In December, we were alongside the powerful 400,000 lb. engine with representatives from World Testing, Inc. to perform new inspections on the condition of the boiler. Their ultrasonic tests had already measured the thickness of the sheet metal. Now we had the SciAps Z-200 C+ handheld analyzers to measure the amount of Carbon within the steel plates of the boiler. It is critical to know if the Carbon is under .25% — regulations mandate that in order to weld-repair any unstayed area of the boiler, the Carbon count must be below .25%. So these tests were extremely important to plan the restoration phase. Bob O’Neal of World Testing, Inc. supervised the testing while Shane Meador, president of the Steam Society, determined which components to test.
We spent about 20 minutes warming up, adjusting and validating the Z-200 C+. The instrument was tuned for Low Carbon Steel using an ARMI 1018 test standard (0.16% carbon) and then checked against standards with higher C content to validate the measurements across the expected range. During testing we identified mostly 1018 and 1010 materials and some A36. The instrument read repeatably, and the results were in line with what was expected. After an hour of testing, we checked the 1018 standard again to verify the instrument performance hadn’t changed, and the Z-200 C+ was still reading right on target.
Joey Bryan from the Steam Society was there with us, and wrote about the testing experience for their blog:
“For this inspection, World Testing used the SciAps Z analyzer that uses a LIBS technique. What exactly does that mean? LIBS means “laser induced breakdown spectroscopy” and it yields nearly instant readings on the metal that it’s testing. This is the only analyzer currently on the market that has the ability to measure carbon in alloys. We are pleased to announce that all of the readings showed the carbon amount at less than .25! The men who maintained the Nashville, Chattanooga & St. Louis steam fleet could never have imagined that this could be done with a tool that fits in the palm of a hand!”
Important take-aways here: Whether you’re restoring a historic steam locomotive, or just need to sort carbon and stainless, LIBS testing helps get the job done fast and safely.
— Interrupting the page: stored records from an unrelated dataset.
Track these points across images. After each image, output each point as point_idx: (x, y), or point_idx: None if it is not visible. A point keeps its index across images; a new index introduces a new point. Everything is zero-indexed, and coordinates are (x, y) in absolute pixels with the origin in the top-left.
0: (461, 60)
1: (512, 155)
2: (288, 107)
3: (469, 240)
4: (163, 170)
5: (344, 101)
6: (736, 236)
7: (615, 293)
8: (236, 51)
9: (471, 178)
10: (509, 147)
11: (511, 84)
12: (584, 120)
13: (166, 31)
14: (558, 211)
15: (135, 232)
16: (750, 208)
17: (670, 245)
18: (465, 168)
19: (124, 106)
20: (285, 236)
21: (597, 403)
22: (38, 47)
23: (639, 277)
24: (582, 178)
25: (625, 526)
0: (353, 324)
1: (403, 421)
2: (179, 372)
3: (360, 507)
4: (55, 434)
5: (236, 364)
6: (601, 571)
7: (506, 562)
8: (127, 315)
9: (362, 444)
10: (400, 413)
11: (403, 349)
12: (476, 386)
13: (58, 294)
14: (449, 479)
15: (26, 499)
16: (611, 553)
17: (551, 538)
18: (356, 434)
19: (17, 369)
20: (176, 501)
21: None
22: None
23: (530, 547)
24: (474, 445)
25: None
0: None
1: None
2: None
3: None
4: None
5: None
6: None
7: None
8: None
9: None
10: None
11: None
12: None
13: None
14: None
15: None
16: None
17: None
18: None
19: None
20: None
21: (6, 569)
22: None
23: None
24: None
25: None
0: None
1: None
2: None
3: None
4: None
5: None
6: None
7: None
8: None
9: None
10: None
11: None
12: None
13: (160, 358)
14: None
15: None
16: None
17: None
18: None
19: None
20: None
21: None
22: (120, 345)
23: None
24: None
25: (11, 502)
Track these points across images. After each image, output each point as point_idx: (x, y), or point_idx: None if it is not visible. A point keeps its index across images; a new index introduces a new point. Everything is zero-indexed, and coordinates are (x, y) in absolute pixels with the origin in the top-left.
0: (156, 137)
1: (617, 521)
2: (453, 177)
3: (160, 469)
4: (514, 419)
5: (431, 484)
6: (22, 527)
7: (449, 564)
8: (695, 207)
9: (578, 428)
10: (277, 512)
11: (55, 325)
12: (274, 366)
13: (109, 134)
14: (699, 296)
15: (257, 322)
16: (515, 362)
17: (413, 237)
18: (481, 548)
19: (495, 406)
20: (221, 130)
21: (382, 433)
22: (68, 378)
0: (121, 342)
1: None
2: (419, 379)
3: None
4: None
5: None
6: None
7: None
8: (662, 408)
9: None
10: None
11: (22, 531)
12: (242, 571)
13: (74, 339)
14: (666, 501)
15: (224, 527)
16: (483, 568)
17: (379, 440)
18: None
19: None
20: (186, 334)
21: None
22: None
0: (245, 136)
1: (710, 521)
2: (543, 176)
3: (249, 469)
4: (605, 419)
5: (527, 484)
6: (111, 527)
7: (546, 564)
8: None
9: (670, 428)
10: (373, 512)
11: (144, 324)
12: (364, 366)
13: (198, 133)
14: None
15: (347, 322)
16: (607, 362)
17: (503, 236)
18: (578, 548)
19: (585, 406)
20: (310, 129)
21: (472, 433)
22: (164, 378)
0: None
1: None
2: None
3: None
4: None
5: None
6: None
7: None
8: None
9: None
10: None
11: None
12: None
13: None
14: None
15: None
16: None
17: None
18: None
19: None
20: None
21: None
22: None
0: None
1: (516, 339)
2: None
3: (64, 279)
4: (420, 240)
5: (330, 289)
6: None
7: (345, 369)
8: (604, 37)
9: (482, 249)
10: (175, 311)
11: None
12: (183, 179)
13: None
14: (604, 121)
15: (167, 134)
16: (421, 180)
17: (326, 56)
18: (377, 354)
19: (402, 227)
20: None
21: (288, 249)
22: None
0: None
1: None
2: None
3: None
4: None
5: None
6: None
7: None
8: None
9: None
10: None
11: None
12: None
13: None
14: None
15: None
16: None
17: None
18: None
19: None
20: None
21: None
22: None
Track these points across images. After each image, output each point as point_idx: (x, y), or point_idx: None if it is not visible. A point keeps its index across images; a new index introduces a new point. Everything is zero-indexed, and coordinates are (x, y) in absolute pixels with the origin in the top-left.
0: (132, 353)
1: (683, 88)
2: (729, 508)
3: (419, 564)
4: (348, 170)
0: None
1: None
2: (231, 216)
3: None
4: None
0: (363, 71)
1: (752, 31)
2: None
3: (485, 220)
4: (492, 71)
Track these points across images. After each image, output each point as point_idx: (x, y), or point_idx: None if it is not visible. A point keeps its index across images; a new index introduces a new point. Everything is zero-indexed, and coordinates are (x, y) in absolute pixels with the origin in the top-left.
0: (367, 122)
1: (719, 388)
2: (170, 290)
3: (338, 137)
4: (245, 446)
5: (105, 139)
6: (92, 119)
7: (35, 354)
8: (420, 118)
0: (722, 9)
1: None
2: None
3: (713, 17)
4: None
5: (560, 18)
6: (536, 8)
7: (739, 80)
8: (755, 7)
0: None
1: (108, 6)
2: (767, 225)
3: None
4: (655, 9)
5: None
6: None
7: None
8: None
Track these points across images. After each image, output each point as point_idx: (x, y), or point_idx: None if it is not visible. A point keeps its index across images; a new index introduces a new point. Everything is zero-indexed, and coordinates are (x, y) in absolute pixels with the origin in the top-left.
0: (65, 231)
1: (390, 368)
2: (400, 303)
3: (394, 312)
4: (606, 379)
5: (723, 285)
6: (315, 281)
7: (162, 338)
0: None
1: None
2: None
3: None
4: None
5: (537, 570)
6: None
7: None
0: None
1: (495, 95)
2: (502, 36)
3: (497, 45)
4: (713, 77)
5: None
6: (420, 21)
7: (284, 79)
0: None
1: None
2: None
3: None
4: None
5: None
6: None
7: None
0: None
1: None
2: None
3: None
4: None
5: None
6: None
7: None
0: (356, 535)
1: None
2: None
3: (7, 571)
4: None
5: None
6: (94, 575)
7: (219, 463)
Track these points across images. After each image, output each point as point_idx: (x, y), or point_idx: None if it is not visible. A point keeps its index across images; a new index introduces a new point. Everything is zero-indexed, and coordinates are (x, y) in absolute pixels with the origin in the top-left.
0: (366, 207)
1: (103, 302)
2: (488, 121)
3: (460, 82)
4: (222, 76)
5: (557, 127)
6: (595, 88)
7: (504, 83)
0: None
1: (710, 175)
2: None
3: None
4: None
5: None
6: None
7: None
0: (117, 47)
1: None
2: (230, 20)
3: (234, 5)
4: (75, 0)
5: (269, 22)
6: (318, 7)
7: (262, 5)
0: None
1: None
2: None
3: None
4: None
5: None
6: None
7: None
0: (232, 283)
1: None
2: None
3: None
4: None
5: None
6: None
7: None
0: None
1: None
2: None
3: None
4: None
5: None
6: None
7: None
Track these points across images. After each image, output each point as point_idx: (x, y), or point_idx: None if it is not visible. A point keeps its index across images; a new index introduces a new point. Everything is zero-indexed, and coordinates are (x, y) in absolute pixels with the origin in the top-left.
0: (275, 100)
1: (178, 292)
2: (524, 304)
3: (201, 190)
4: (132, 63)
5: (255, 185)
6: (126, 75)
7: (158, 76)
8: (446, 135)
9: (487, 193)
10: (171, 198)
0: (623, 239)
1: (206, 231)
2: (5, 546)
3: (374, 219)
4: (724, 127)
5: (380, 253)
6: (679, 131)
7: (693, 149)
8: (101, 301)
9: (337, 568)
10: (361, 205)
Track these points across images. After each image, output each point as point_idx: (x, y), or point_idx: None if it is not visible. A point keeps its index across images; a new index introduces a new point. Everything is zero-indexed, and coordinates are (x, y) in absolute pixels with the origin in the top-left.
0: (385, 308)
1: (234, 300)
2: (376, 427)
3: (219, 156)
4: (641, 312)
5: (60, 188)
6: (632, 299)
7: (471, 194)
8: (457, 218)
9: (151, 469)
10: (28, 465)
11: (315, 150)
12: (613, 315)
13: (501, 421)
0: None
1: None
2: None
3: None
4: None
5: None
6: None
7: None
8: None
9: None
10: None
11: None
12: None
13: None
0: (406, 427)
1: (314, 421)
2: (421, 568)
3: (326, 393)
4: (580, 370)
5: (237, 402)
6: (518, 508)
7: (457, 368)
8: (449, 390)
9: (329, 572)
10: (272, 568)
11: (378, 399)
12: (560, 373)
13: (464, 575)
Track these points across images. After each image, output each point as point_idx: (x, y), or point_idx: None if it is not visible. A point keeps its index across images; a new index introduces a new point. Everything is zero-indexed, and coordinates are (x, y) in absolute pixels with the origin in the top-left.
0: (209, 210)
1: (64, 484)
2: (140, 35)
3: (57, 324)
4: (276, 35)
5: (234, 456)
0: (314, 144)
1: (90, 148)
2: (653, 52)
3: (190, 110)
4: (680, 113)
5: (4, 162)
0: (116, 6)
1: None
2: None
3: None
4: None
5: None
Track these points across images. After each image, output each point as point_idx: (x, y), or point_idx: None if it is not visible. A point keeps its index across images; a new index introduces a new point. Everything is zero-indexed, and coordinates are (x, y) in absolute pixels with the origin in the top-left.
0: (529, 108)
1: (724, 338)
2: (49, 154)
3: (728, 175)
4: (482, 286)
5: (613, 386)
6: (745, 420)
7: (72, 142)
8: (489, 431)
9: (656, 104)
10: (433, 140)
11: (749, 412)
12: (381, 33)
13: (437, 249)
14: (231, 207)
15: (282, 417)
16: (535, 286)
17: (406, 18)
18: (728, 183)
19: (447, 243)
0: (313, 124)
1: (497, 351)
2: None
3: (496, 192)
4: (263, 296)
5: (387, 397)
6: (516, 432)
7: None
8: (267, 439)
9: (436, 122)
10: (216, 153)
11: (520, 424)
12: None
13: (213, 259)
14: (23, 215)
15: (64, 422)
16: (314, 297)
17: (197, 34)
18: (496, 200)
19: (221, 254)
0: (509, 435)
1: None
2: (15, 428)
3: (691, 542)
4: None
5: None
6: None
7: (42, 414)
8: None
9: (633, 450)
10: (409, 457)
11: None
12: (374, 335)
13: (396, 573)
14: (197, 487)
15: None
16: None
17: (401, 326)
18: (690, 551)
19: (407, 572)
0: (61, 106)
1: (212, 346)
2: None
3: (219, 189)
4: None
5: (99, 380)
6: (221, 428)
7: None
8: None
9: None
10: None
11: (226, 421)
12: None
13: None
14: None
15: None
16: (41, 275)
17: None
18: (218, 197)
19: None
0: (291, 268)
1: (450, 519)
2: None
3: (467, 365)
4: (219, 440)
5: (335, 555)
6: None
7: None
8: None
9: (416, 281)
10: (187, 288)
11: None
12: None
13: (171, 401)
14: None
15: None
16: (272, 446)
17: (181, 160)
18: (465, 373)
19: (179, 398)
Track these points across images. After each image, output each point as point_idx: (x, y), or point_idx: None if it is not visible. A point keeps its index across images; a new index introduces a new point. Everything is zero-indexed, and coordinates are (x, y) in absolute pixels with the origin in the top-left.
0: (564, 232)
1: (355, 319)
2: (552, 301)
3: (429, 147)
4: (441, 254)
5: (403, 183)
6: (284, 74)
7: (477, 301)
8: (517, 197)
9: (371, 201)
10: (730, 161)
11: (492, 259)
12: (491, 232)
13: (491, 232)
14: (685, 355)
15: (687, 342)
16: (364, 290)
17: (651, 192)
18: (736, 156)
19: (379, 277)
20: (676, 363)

World Testing, Inc. discovered the portability, ease of use and consistent results of the Z-200 C+, and are exploring a new niche in their testing market for carbon and stainless steel separations.
Why is testing this antique locomotive important to today’s industry?
Consider today’s oil and gas pipeline industry. Aging oil and gas pipelines require routine maintenance including welding. However many of these 40+ year old pipelines have little or no documentation as to steel chemistry. Knowing the steel chemistry, specifically the carbon equivalent, is essential in order to weld materials properly. The Z offers a handheld solution for carbon content plus alloying elements such as Cr, V, Si, Mo, Mn and others.